PROBLEM REQUIREMENTS
Change "szakkönyvünk" to "könyvünk" in the part of the listing that opens with the line containing "Kiadványaink" and closes with the line containing "Megjelent új szakkönyvünk! Rendelje meg!". Write out only those lines, with everything else left as it is.

Data entries

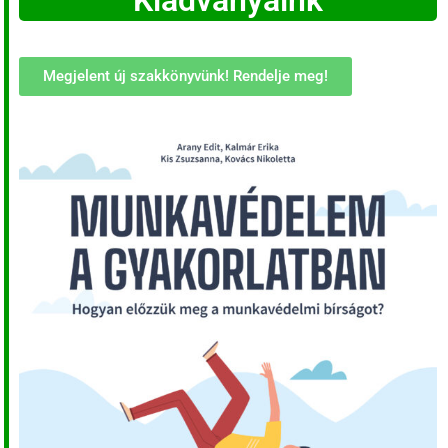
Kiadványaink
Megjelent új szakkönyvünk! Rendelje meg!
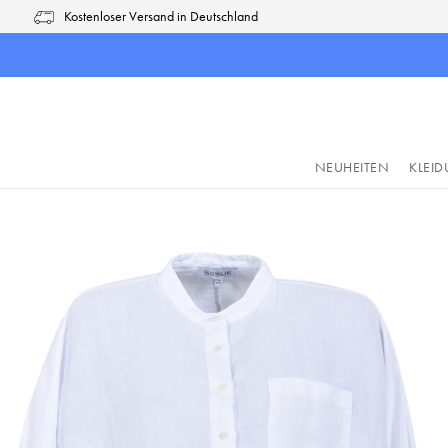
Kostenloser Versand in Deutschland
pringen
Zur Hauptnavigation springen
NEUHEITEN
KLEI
* * *
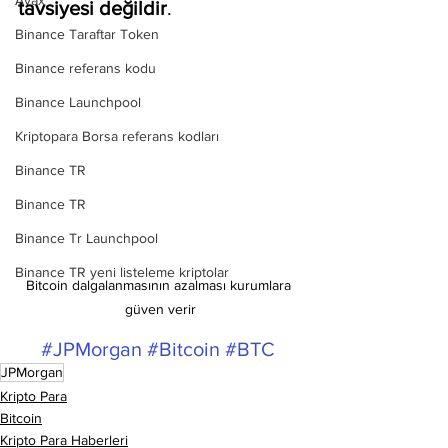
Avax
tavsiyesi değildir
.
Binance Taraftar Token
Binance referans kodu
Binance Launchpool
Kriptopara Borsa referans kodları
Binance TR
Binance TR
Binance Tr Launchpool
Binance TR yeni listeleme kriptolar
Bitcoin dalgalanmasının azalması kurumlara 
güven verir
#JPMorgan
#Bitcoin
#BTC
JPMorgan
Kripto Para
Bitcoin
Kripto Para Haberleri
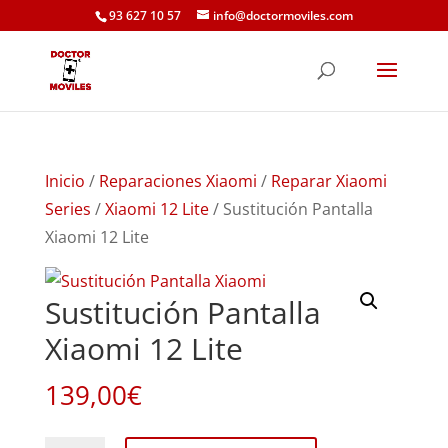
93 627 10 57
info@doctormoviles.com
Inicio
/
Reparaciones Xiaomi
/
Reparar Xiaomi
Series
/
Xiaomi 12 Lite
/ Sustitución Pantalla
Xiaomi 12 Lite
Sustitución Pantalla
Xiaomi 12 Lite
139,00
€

REPLY
Kiadványaink
Megjelent új könyvünk! Rendelje meg!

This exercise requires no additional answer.